> [DATA PROVIDED]:
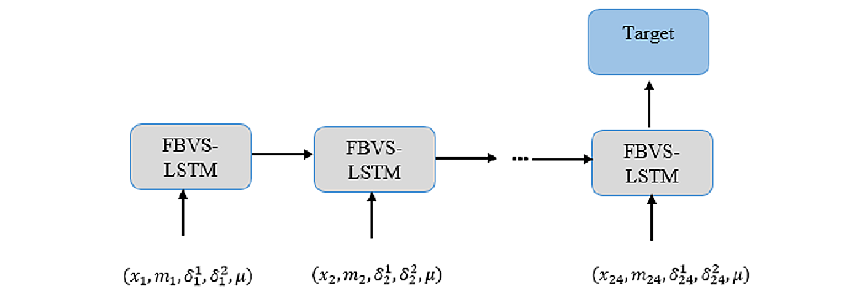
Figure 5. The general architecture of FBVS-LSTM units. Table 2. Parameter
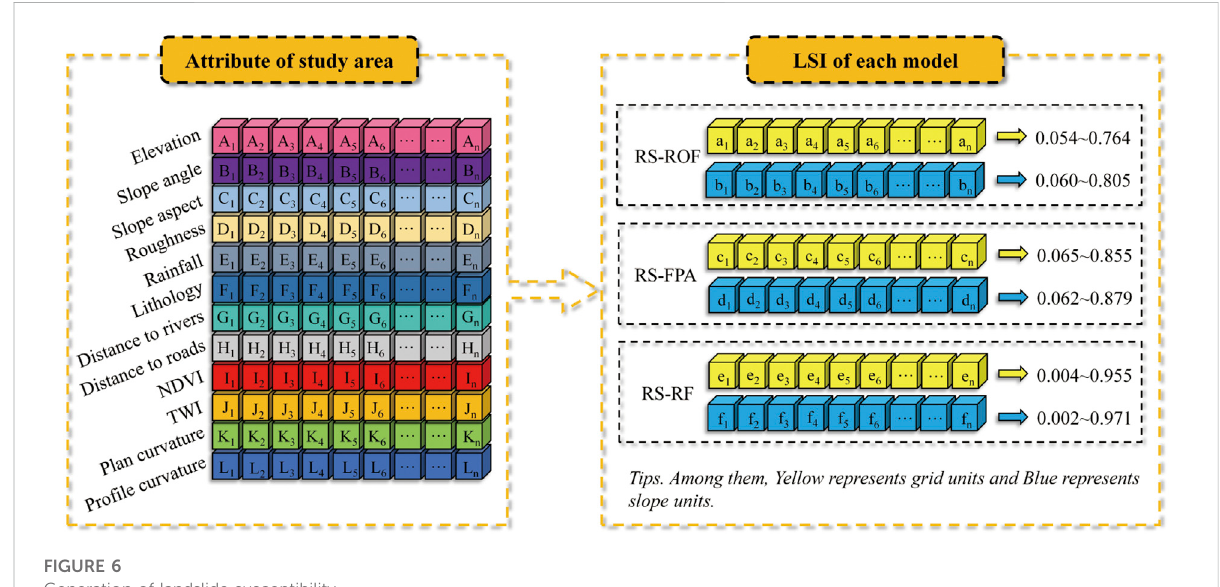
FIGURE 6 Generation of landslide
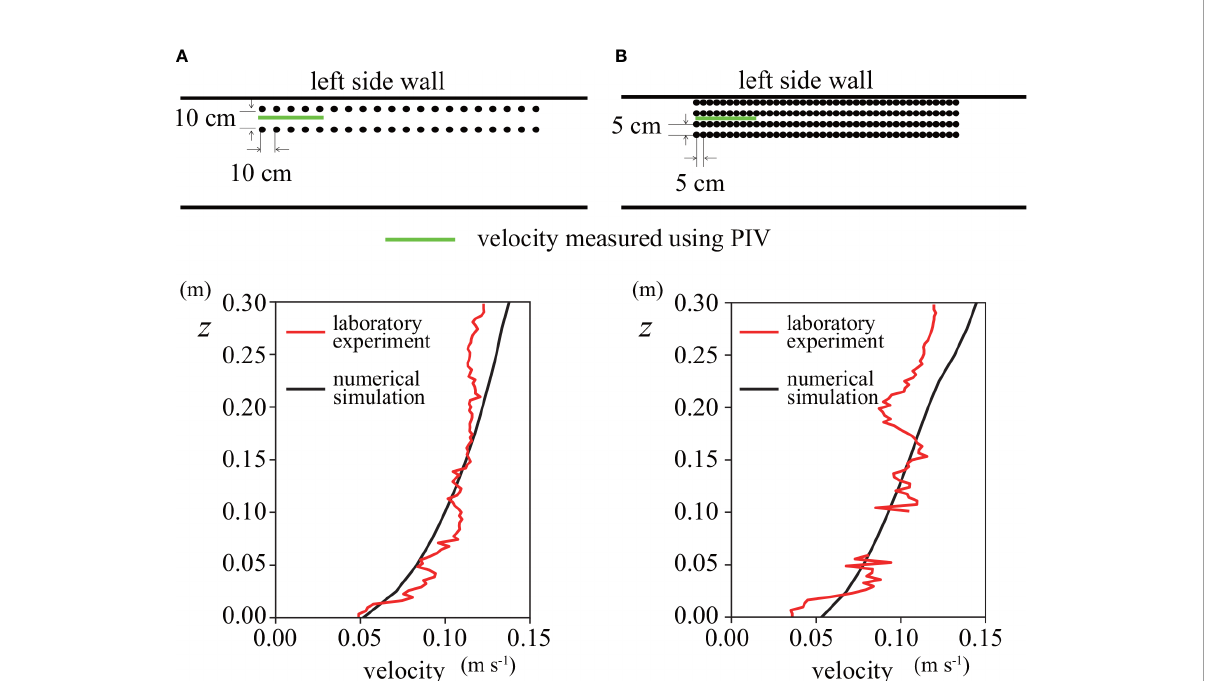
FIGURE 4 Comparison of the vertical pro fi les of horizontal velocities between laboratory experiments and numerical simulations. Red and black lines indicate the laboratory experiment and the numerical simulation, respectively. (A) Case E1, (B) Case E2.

> [WHAT YOU SHOULD DO]: The material above is to be transcribed exactly, with its images omitted.

> [ANSWER SPACE]:
Figure 5. The general architecture of FBVS-LSTM units. Table 2. Parameter
FIGURE 6 Generation of landslide
FIGURE 4 Comparison of the vertical pro fi les of horizontal velocities between laboratory experiments and numerical simulations. Red and black lines indicate the laboratory experiment and the numerical simulation, respectively. (A) Case E1, (B) Case E2.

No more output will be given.